## Written instruction
Retype every line of the material below, character for character, leaving nothing out and changing nothing.

## Collected data
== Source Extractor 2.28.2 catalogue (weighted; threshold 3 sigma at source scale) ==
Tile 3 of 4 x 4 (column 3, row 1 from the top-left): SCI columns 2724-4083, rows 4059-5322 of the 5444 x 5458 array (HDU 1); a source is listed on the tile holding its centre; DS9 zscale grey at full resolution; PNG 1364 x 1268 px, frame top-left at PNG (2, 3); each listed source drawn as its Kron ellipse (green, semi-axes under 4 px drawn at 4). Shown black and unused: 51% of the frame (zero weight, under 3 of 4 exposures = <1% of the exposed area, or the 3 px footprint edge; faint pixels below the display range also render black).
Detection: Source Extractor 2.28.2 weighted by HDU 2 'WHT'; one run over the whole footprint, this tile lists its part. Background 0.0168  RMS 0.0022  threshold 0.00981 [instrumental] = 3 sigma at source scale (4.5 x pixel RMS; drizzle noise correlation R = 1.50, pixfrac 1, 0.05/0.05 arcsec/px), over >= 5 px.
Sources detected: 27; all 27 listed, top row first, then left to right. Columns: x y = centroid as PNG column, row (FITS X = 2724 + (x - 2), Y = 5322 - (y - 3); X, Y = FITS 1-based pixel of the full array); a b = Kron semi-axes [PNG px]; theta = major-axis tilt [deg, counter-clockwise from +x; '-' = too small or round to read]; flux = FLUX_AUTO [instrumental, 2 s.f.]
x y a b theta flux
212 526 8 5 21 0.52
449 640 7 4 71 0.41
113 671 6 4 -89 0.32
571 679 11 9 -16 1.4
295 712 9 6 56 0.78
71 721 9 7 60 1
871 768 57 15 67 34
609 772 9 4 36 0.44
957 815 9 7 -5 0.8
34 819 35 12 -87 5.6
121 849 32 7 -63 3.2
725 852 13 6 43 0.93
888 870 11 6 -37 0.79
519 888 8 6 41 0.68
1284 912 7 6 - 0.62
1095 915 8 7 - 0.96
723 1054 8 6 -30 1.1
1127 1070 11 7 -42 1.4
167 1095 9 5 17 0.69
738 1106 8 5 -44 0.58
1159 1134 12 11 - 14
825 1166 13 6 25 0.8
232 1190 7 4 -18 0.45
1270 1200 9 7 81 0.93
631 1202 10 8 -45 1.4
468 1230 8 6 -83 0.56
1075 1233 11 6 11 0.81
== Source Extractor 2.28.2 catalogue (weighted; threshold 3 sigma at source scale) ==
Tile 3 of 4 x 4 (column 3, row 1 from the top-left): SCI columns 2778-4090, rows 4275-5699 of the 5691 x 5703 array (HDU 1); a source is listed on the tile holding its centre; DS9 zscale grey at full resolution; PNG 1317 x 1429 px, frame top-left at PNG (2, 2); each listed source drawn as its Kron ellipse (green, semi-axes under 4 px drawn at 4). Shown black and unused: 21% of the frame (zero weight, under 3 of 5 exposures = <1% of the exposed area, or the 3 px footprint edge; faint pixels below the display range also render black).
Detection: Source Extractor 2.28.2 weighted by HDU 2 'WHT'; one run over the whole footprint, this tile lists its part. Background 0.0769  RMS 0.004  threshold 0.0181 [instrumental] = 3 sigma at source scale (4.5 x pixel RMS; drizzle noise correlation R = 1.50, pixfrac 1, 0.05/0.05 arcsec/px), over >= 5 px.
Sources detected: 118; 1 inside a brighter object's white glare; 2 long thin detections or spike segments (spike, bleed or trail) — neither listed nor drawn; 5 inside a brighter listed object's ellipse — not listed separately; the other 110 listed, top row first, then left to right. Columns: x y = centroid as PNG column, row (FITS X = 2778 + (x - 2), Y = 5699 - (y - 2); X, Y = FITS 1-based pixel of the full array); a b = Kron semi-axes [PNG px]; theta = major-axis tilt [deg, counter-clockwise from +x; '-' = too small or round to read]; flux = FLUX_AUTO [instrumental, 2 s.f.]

## Answer to this exercise
== Source Extractor 2.28.2 catalogue (weighted; threshold 3 sigma at source scale) ==
Tile 3 of 4 x 4 (column 3, row 1 from the top-left): SCI columns 2724-4083, rows 4059-5322 of the 5444 x 5458 array (HDU 1); a source is listed on the tile holding its centre; DS9 zscale grey at full resolution; PNG 1364 x 1268 px, frame top-left at PNG (2, 3); each listed source drawn as its Kron ellipse (green, semi-axes under 4 px drawn at 4). Shown black and unused: 51% of the frame (zero weight, under 3 of 4 exposures = <1% of the exposed area, or the 3 px footprint edge; faint pixels below the display range also render black).
Detection: Source Extractor 2.28.2 weighted by HDU 2 'WHT'; one run over the whole footprint, this tile lists its part. Background 0.0168  RMS 0.0022  threshold 0.00981 [instrumental] = 3 sigma at source scale (4.5 x pixel RMS; drizzle noise correlation R = 1.50, pixfrac 1, 0.05/0.05 arcsec/px), over >= 5 px.
Sources detected: 27; all 27 listed, top row first, then left to right. Columns: x y = centroid as PNG column, row (FITS X = 2724 + (x - 2), Y = 5322 - (y - 3); X, Y = FITS 1-based pixel of the full array); a b = Kron semi-axes [PNG px]; theta = major-axis tilt [deg, counter-clockwise from +x; '-' = too small or round to read]; flux = FLUX_AUTO [instrumental, 2 s.f.]
x y a b theta flux
212 526 8 5 21 0.52
449 640 7 4 71 0.41
113 671 6 4 -89 0.32
571 679 11 9 -16 1.4
295 712 9 6 56 0.78
71 721 9 7 60 1
871 768 57 15 67 34
609 772 9 4 36 0.44
957 815 9 7 -5 0.8
34 819 35 12 -87 5.6
121 849 32 7 -63 3.2
725 852 13 6 43 0.93
888 870 11 6 -37 0.79
519 888 8 6 41 0.68
1284 912 7 6 - 0.62
1095 915 8 7 - 0.96
723 1054 8 6 -30 1.1
1127 1070 11 7 -42 1.4
167 1095 9 5 17 0.69
738 1106 8 5 -44 0.58
1159 1134 12 11 - 14
825 1166 13 6 25 0.8
232 1190 7 4 -18 0.45
1270 1200 9 7 81 0.93
631 1202 10 8 -45 1.4
468 1230 8 6 -83 0.56
1075 1233 11 6 11 0.81
== Source Extractor 2.28.2 catalogue (weighted; threshold 3 sigma at source scale) ==
Tile 3 of 4 x 4 (column 3, row 1 from the top-left): SCI columns 2778-4090, rows 4275-5699 of the 5691 x 5703 array (HDU 1); a source is listed on the tile holding its centre; DS9 zscale grey at full resolution; PNG 1317 x 1429 px, frame top-left at PNG (2, 2); each listed source drawn as its Kron ellipse (green, semi-axes under 4 px drawn at 4). Shown black and unused: 21% of the frame (zero weight, under 3 of 5 exposures = <1% of the exposed area, or the 3 px footprint edge; faint pixels below the display range also render black).
Detection: Source Extractor 2.28.2 weighted by HDU 2 'WHT'; one run over the whole footprint, this tile lists its part. Background 0.0769  RMS 0.004  threshold 0.0181 [instrumental] = 3 sigma at source scale (4.5 x pixel RMS; drizzle noise correlation R = 1.50, pixfrac 1, 0.05/0.05 arcsec/px), over >= 5 px.
Sources detected: 118; 1 inside a brighter object's white glare; 2 long thin detections or spike segments (spike, bleed or trail) — neither listed nor drawn; 5 inside a brighter listed object's ellipse — not listed separately; the other 110 listed, top row first, then left to right. Columns: x y = centroid as PNG column, row (FITS X = 2778 + (x - 2), Y = 5699 - (y - 2); X, Y = FITS 1-based pixel of the full array); a b = Kron semi-axes [PNG px]; theta = major-axis tilt [deg, counter-clockwise from +x; '-' = too small or round to read]; flux = FLUX_AUTO [instrumental, 2 s.f.]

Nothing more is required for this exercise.